現実とデジャヴの境 2007/05/31

この景色ってどこかで見たことがある。この会話って前にどこかでかわした覚えがある。夢ではない不思議な感覚を覚える瞬間が、誰にでもあるもの。そんなデジャヴ(既視感)をミステリアスでスリルたっぷりに体感させてくれる作品をご紹介。デビューシングル「Grace Kelly(グレース・ケリー)」が、全英シングル・チャート5週連続1位になったMIKA(ミーカ)のデビューアルバムである。新しモノ好きの音楽ファンは要チェック。MIKAは、英BBCが選ぶ2007年の注目アーティスト第1位に輝いた男性シンガー。デビューアルバムも、全英チャート初登場1位を獲得した注目作品です。(日本盤のアルバム発売は2007年6月20日予定)

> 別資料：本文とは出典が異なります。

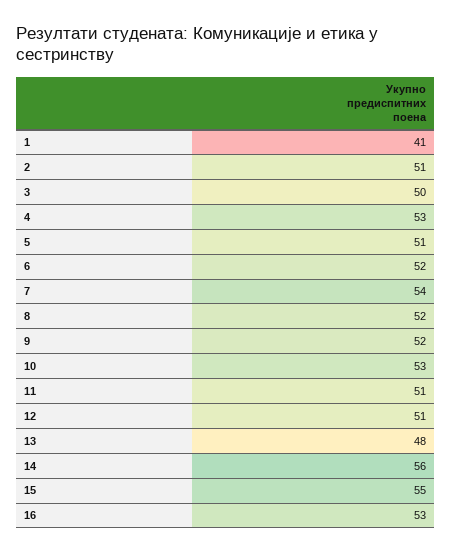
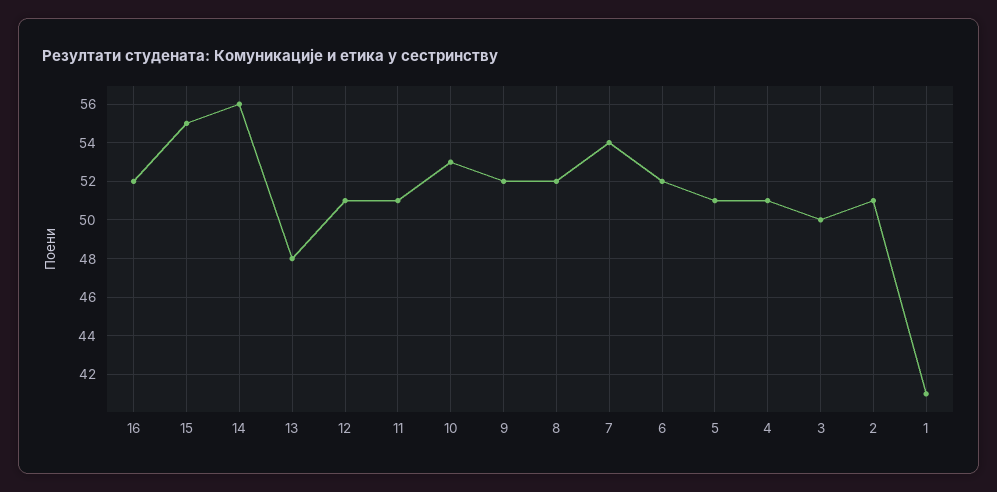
  {
    "1": 41,
    "2": 51,
    "3": 50,
-   "4": 53,
+   "4": 51,
    "5": 51,
    "6": 52,
    "7": 54,
    "8": 52,
    "9": 52,
    "10": 53,
    "11": 51,
    "12": 51,
    "13": 48,
    "14": 56,
    "15": 55,
-   "16": 53
+   "16": 52
  }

『ライフ・イン・カートゥーン・モーション』と題されたこのアルバムの中には、ミラクル・ハッピー・ヴォイスでリアリティーに満ちたオリジナル曲を歌う、等身大のMIKAがいる。メロディーから歌声、ビジュアルまで背景は時としてデジャヴな時空間を超え、妙に不思議な感覚を覚える。等身大でいながらとっぴな人物像、軽妙でとぼけた作風、ある時はフレディー・マーキュリーやプリンス、ある時はベン・フォールズ・ファイヴ、ジェイミー・カラム、またある時はギルバート・オサリバンにジョージ・マイケル。またまたある時はEW&F、ロビー・ウィリアムス、ルーファス・ウェインライト、シザー・シスターズ・・・てな感じて、私は全13曲(クレジットにない13曲目含む)、何も手に取らず、何でもありの彼の歌に聴き入ってしまった。それらはすべて、謎解きの伏線であり、現実とデジャヴを結びつける一つ一つの点だ。

アップテンポなナンバーでは独白めいたヴォーカルが聴き取りにくい、などといったファースト・アルバムらしい問題点はあるものの、都市の贓物を引きずり出したような彼の詩は、かなり臨場感を持って聴き手に迫ってくる。

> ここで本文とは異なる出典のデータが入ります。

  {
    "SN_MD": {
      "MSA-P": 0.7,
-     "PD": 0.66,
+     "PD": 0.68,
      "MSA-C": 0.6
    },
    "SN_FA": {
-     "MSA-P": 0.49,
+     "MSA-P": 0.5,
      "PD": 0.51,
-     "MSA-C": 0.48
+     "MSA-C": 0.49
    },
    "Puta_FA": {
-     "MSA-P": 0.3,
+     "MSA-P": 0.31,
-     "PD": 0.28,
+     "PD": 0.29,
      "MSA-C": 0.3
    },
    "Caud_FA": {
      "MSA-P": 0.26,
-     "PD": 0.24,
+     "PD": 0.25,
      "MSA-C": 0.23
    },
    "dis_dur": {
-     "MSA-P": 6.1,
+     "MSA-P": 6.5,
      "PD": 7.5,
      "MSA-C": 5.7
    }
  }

大胆なバックコーラスや大掛かりな楽器構成やアレンジも迫力に満ちている。落ち着いたパフォーマンスは神秘的な物語により輝きを持たせる。甘いマスクとは裏腹に、しぼり出されるその歌声は聴く者の心のヒダをかきむしり、恋心を刺激する。事実彼が作り出すラブソング、とくに微妙な恋の駆け引きを綴った「Happy Ending(ハッピー・エンディング)」は隠れた名曲だ。耳にしたとたん、いつのまにかリフレイン状態になる。それだけ詩にもメロディにも、リアルな説得力があるということだ。

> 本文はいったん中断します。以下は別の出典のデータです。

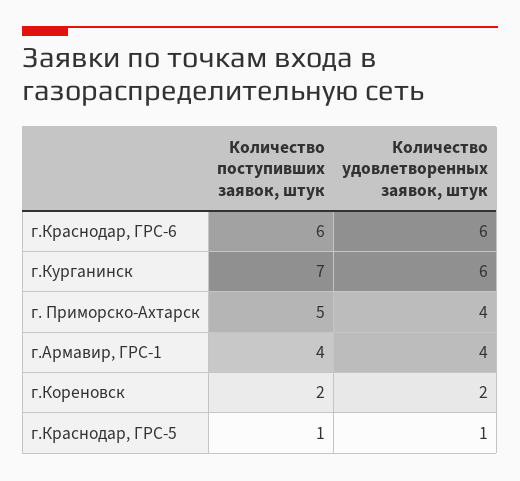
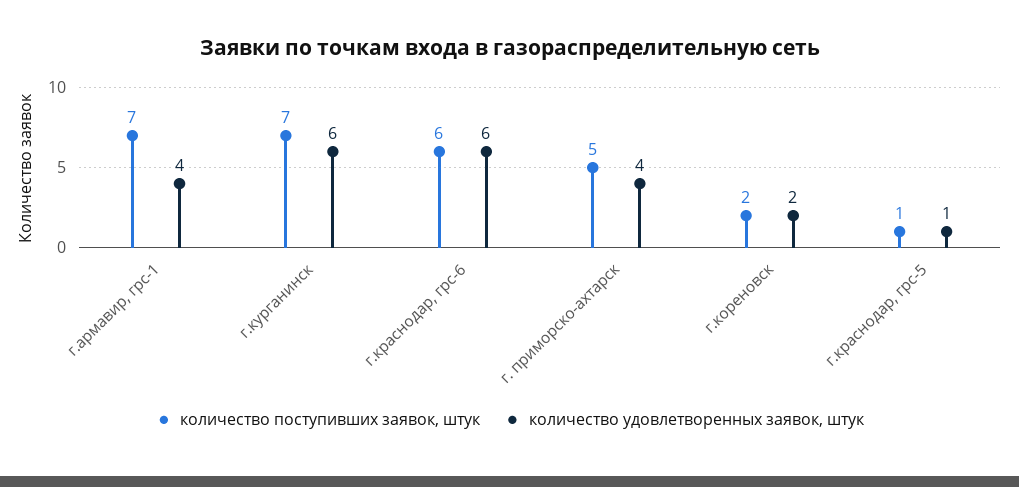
  {
    "Количество поступивших заявок, штук": {
      "г.Краснодар, ГРС-6": 6,
      "г.Курганинск": 7,
      "г. Приморско-Ахтарск": 5,
-     "г.Армавир, ГРС-1": 4,
+     "г.Армавир, ГРС-1": 7,
      "г.Кореновск": 2,
      "г.Краснодар, ГРС-5": 1
    },
    "Количество удовлетворенных заявок, штук": {
      "г.Краснодар, ГРС-6": 6,
      "г.Курганинск": 6,
      "г. Приморско-Ахтарск": 4,
      "г.Армавир, ГРС-1": 4,
      "г.Кореновск": 2,
      "г.Краснодар, ГРС-5": 1
    }
  }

現時点では「戦争真っ只中のレバノンの首都・ベイルートに生まれた・・・」で始まる彼のプロフィールばかりが話題になっているが、自己否定も肯定もせず、ひたすらありのままの情景を描写した彼の歌は、どんなに詳しいバイオグラフィーよりも雄弁だ。
しかし、どこかで聴いたことがあるような曲のオンパレードなのに、終盤に近づくにつれて、聴いている方もなんだか現実とデジャヴの境が薄れていく。今はどちらの世界を聴いているのかと、混乱も生じる。だがそれが心地よくもあり、この作品の魅力かもしれない。
それは本当に不思議な気分だった。私はまるで自分自身をからかうような、気まぐれな記憶とでも言うべき、過去の残響を眼にしているような気分だった。
ともかく、良くも悪くも2007年のアルバムであります。